▶ **Activity**
Say how many lines in the records hold "middle". Nothing but the number should be given.

** Opening Data provided block **

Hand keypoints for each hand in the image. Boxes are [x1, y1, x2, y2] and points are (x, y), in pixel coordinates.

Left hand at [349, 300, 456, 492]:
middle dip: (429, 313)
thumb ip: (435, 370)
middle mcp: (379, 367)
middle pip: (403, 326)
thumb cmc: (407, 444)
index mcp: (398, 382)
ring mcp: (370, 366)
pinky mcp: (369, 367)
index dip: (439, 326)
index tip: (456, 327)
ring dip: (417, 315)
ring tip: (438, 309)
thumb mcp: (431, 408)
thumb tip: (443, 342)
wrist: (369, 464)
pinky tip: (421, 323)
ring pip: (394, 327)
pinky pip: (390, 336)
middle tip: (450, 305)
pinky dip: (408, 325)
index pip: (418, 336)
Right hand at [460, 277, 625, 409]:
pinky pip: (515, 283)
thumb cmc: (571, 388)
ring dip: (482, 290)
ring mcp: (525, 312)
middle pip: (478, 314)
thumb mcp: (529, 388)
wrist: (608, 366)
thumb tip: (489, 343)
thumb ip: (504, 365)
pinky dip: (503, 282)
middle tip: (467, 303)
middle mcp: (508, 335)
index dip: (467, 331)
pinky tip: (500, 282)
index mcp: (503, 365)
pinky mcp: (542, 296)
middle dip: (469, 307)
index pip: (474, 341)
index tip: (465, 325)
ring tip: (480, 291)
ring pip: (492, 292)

** Closing Data provided block **

▶ **Written answer**
8